Lawmakers look for action in probe of Fallon leukemia cases
Thursday, Feb. 22, 2001 | 11 a.m.
CARSON CITY -- After 15 hours of hearings last week on Fallon's leukemia cluster, nine of the 14 recommendations made to lawmakers simply ask them to write letters urging others to do something.
Staff suggested either passing resolutions or sending letters from the Assembly Committees on Health and Human Services and Natural Resources, Agriculture and Mining.
"From my point of view, I'm more interested in action," said Assemblywoman Sheila Leslie, D-Reno. "What can we do to really move this investigation forward?"
One recommendation would be that the committee write, or have its congressional delegation write, to the U.S. Navy, asking it to disclose all contaminants used at the Fallon Naval Air Station and to disclose all instances of contamination.
Eleven Fallon-area children were diagnosed with acute lymphocytic leukemia in just more than a year, a figure extremely unusual in a community whose population typically would have just one or two cases every five years.
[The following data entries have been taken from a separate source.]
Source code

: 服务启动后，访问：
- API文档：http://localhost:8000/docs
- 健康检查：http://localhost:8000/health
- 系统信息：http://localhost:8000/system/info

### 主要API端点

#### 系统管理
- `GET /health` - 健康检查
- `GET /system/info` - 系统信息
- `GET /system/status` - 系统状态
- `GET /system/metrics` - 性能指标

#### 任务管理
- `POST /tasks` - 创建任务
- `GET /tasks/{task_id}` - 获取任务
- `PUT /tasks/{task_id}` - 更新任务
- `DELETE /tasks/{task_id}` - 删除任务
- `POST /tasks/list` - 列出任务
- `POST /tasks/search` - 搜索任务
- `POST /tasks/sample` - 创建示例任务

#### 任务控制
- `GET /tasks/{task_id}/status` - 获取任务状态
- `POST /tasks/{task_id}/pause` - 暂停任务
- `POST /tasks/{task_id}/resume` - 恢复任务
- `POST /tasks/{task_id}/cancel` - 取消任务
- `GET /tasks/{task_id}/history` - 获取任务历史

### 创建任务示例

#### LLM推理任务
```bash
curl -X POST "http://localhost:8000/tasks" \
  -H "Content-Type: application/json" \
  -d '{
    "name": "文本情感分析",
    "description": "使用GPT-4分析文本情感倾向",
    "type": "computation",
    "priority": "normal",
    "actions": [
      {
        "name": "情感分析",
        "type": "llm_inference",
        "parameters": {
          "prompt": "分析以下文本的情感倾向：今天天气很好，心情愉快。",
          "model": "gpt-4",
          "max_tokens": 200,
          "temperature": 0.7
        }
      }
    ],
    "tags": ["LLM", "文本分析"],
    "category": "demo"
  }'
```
The Fallon Naval Air Station receives jet fuel from an underground pipeline stretching from Sparks to Fallon. A private company is charged with monitoring the pipeline for any leaks.
Assemblyman John Lee, D-Las Vegas, said he thought asking the military to disclose possible contaminants in the Fallon area was important but not enough. He said other small communities that have nearby military installations would also be interested in disclosure for their areas.
"If we find out they have certain chemicals in Hawthorne that they have in Fallon that ought to send up an alert," Lee said.
Lee said he did not intend to ask for disclosures at the Nevada Test Site or Nellis Air Force Base, only at smaller military operations around the state.
The recommendations to the committee dealing specifically with funding requests, or things the lawmakers can draft into bills, dealt largely with testing of well water.
A public education campaign in Churchill County would cost $4,000 for printing of brochures and another $39,000 for a person to man a technical assistance help desk through the Nevada Cooperative Extension.
Actually having the Extension test Fallon's 4,800 domestic wells would cost $480,000, a price legislators may recommend that the state supplement. Bottled water at the Fallon area's eight public schools would cost $80,000 a year.
The recommendations also include writing a letter to the city of Fallon, urging it to adhere to Environmental Protection Agency standards for arsenic in municipal water.
Another suggested letter would ask the state Health Division to test hair, tissue and blood samples from the infected children and to inform the public of the test results.
Marcia de Braga, D-Fallon, chairwoman of the Natural Resources, Agriculture and Mining Committee, convened a subcommittee to work on the recommendations and turn some into bill draft requests.
The subcommittee is composed of de Braga, Ellen Koivisto, D-Las Vegas; Leslie; Sharron Angle, R-Reno; John Carpenter, R-Elko, and Roy Neighbors, D-Tonopah.